# What the task asks
Every line from the line containing "double_click(582, 485)" through the end of the data is to be reproduced exactly, excluding pictures.

Top of Given information

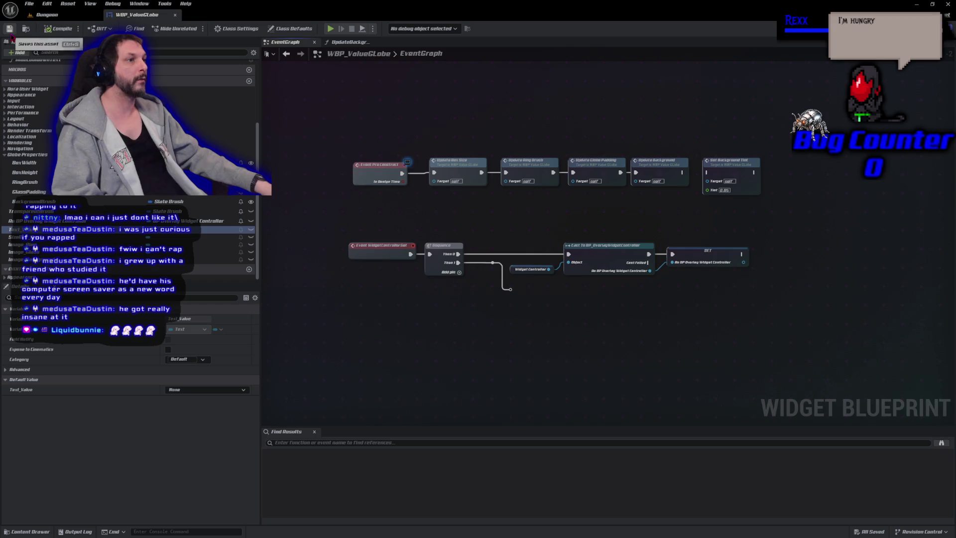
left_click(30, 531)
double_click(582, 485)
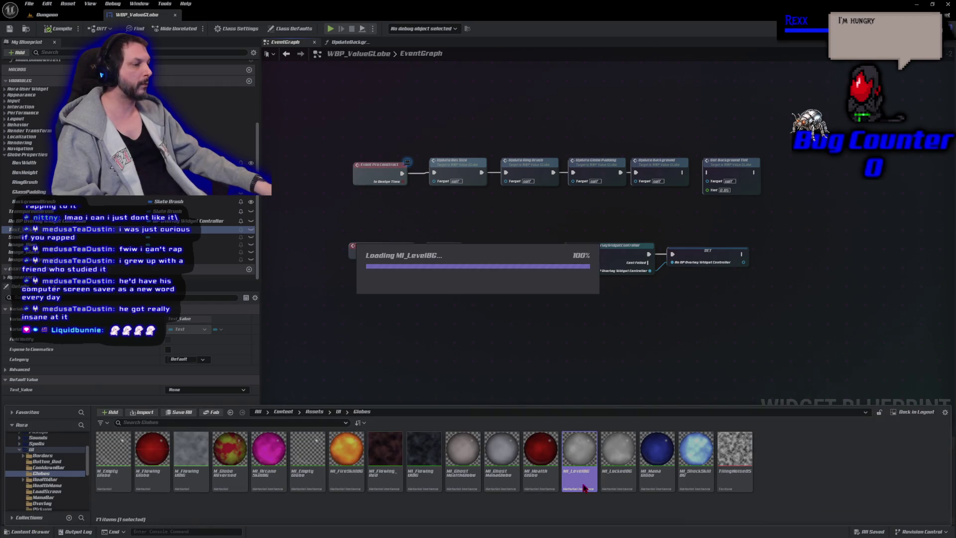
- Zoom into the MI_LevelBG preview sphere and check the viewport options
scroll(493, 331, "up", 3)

Bottom of Given information

# Result
double_click(582, 485)
- Zoom into the MI_LevelBG preview sphere and check the viewport options
scroll(493, 331, "up", 3)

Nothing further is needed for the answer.